Direction: Present the rows from their first line through the line containing "8 h 44 min 14 s" as a Markdown table with the columns n and Line, numbering each line and leaving out blank lines.
***
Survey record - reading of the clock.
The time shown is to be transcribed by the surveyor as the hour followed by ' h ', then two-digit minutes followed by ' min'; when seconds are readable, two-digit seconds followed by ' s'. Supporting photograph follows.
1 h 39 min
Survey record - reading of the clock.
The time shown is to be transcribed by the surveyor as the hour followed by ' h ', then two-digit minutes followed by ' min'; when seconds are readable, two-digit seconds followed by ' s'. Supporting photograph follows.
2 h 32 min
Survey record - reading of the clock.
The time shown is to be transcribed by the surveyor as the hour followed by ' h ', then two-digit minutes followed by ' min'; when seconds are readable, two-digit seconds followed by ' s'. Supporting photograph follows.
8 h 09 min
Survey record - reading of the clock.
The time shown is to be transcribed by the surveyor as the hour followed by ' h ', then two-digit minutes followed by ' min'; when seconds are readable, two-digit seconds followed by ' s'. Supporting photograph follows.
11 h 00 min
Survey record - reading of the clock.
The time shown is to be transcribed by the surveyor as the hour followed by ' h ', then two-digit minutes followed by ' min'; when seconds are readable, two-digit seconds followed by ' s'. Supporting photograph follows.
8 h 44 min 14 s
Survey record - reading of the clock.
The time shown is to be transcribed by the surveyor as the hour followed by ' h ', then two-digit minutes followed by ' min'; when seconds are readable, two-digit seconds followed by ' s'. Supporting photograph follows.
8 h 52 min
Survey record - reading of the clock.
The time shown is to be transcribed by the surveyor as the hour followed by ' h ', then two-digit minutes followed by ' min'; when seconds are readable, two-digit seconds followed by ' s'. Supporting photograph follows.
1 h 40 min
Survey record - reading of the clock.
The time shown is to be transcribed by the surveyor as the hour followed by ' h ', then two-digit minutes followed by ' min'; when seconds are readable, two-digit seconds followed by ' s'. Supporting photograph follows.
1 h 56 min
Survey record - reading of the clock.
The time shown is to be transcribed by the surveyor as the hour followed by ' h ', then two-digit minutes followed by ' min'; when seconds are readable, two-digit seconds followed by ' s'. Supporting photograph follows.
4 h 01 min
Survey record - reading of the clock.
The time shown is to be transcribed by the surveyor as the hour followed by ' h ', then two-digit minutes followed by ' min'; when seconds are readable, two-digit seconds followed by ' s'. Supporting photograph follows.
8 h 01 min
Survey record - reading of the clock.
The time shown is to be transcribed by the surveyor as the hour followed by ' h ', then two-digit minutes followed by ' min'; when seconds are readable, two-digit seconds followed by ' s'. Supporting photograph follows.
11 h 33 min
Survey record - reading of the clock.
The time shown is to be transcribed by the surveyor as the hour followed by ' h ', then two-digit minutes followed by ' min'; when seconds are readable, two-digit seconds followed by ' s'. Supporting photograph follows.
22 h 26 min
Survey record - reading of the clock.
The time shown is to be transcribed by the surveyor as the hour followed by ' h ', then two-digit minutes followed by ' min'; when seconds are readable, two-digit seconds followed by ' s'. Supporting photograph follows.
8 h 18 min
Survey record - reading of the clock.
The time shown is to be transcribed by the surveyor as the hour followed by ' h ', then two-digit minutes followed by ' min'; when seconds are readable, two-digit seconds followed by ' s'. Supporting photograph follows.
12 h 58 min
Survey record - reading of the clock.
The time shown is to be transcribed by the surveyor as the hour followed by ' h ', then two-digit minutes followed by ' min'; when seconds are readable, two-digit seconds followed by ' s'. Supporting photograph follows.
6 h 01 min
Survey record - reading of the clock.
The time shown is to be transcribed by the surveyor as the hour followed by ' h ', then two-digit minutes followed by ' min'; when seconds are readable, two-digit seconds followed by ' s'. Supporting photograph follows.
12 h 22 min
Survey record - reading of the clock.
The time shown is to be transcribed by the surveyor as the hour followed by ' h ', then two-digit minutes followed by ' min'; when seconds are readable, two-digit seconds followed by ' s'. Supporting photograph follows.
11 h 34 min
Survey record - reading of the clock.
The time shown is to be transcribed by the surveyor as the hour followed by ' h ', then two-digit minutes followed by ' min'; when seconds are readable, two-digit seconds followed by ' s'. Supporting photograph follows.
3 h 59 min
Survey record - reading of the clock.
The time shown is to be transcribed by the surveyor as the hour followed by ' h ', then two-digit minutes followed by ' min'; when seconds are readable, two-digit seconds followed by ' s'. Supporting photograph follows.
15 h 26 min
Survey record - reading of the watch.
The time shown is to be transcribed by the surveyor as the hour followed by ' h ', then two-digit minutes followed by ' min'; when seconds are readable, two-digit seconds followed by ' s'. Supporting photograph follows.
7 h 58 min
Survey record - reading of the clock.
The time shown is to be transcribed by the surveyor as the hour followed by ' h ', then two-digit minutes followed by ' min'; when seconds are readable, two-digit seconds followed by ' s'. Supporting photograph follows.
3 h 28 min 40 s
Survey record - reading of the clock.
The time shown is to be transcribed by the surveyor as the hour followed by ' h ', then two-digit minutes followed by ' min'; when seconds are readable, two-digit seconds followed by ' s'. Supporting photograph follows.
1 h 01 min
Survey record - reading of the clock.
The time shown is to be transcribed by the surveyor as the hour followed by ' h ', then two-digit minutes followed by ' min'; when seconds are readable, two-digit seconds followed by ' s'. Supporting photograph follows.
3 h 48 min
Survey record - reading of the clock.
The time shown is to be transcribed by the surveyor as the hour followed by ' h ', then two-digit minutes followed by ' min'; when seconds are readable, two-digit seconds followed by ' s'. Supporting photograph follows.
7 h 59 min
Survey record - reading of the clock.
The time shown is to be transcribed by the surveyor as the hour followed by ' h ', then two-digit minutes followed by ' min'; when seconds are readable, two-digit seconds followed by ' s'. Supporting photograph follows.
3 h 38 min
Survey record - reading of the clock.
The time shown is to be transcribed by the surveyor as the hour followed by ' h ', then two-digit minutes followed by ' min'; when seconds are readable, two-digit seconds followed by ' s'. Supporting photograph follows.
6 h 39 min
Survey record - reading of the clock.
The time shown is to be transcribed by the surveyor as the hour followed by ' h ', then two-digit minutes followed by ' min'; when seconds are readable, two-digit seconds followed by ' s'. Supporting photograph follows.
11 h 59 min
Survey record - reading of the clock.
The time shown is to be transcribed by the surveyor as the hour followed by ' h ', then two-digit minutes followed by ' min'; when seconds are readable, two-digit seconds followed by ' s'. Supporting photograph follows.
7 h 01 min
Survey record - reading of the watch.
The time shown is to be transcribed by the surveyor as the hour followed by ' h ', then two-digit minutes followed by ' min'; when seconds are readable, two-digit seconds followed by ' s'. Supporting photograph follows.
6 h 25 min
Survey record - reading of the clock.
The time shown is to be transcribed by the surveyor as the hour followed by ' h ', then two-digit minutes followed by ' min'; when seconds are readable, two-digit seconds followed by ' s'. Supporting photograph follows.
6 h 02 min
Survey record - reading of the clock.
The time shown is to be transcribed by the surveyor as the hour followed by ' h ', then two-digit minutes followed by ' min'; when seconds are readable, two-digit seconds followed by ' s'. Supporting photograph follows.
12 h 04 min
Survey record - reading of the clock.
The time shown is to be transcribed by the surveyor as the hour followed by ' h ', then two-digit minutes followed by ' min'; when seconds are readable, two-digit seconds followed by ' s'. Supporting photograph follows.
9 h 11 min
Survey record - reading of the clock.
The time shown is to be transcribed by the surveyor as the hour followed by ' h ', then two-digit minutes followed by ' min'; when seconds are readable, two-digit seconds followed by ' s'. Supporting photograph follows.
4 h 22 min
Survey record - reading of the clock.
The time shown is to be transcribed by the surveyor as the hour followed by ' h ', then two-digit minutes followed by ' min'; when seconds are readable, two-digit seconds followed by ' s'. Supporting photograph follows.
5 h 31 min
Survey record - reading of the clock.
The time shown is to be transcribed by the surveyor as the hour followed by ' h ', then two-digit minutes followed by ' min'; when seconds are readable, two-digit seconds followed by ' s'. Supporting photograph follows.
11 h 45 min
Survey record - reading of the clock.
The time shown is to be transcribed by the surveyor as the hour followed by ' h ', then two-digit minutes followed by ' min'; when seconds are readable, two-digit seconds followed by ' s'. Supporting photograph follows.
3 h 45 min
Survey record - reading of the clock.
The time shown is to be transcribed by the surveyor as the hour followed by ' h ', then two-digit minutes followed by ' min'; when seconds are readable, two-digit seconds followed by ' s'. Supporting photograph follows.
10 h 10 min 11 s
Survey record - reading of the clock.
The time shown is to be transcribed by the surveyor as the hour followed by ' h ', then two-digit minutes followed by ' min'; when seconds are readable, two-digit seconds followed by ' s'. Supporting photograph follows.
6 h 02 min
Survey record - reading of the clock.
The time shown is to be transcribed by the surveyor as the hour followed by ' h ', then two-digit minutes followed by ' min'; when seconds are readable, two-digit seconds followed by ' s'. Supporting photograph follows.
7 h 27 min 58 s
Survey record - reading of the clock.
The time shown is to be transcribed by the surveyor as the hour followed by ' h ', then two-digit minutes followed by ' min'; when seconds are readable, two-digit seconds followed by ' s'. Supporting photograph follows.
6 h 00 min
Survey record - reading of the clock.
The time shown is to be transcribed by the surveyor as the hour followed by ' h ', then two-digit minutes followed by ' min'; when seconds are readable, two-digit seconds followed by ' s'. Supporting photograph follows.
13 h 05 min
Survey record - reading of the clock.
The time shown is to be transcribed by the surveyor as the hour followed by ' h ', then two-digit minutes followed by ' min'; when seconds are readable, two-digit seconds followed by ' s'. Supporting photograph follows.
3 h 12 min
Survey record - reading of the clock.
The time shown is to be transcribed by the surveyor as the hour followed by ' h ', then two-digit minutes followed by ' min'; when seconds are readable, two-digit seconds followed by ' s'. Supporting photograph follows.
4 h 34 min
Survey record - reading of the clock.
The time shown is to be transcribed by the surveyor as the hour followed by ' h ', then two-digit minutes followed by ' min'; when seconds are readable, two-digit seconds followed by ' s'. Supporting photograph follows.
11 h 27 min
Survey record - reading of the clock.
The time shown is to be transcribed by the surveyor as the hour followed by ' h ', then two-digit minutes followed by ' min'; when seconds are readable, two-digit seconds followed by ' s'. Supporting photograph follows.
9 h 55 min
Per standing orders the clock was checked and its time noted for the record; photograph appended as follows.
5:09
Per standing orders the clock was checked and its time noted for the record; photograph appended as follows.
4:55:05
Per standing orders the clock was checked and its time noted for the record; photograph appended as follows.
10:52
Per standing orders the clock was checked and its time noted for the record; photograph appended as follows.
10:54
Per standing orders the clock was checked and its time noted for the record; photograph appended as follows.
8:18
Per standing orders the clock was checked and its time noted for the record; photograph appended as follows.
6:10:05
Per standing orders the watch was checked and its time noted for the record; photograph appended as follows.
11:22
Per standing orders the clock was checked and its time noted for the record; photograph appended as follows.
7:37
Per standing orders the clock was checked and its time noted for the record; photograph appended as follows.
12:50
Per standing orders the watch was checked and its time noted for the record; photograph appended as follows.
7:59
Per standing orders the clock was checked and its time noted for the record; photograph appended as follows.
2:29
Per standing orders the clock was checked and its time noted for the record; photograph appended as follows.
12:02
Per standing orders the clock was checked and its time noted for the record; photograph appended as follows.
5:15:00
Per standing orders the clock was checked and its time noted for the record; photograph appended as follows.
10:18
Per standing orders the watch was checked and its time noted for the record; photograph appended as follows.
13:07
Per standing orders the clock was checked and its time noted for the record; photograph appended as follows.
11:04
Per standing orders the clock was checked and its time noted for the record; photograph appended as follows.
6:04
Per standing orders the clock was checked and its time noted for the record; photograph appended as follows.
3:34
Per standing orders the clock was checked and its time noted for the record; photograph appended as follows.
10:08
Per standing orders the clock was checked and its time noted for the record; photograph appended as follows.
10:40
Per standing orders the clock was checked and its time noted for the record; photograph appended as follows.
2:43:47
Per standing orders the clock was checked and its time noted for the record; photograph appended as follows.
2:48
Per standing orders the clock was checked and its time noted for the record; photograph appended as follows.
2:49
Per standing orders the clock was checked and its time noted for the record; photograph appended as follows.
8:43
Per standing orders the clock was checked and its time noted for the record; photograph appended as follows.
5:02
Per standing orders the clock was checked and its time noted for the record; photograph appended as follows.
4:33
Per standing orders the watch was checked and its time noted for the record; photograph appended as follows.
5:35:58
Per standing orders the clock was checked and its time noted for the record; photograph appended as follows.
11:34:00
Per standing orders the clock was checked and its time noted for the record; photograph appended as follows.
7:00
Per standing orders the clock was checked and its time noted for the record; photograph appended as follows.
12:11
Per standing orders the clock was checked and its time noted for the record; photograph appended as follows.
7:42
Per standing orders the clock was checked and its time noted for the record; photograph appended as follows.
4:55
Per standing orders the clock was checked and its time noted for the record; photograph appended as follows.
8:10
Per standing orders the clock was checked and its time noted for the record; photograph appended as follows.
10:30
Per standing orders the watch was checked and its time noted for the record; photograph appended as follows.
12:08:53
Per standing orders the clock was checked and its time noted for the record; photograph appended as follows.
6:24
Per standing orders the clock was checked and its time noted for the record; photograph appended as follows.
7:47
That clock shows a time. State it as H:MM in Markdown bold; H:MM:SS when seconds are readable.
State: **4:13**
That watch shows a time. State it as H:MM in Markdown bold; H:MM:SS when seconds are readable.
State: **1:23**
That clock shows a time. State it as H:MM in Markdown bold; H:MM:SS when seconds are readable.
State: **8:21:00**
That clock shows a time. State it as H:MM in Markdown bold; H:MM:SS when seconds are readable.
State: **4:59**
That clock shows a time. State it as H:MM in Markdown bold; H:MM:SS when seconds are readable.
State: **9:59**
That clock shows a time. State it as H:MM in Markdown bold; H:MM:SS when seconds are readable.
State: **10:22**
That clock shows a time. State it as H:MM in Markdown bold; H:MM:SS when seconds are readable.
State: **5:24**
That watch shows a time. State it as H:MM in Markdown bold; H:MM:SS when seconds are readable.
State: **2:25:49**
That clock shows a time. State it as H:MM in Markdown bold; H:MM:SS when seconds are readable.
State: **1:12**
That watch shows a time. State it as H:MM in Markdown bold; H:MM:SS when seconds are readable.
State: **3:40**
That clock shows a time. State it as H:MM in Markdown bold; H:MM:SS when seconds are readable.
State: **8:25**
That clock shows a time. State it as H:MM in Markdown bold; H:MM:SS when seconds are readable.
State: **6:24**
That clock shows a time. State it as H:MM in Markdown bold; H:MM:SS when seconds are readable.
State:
***
Answer below:
| n | Line |
|---|---|
| 1 | Survey record - reading of the clock. |
| 2 | The time shown is to be transcribed by the surveyor as the hour followed by ' h ', then two-digit minutes followed by ' min'; when seconds are readable, two-digit seconds followed by ' s'. Supporting photograph follows. |
| 3 | 1 h 39 min |
| 4 | Survey record - reading of the clock. |
| 5 | The time shown is to be transcribed by the surveyor as the hour followed by ' h ', then two-digit minutes followed by ' min'; when seconds are readable, two-digit seconds followed by ' s'. Supporting photograph follows. |
| 6 | 2 h 32 min |
| 7 | Survey record - reading of the clock. |
| 8 | The time shown is to be transcribed by the surveyor as the hour followed by ' h ', then two-digit minutes followed by ' min'; when seconds are readable, two-digit seconds followed by ' s'. Supporting photograph follows. |
| 9 | 8 h 09 min |
| 10 | Survey record - reading of the clock. |
| 11 | The time shown is to be transcribed by the surveyor as the hour followed by ' h ', then two-digit minutes followed by ' min'; when seconds are readable, two-digit seconds followed by ' s'. Supporting photograph follows. |
| 12 | 11 h 00 min |
| 13 | Survey record - reading of the clock. |
| 14 | The time shown is to be transcribed by the surveyor as the hour followed by ' h ', then two-digit minutes followed by ' min'; when seconds are readable, two-digit seconds followed by ' s'. Supporting photograph follows. |
| 15 | 8 h 44 min 14 s |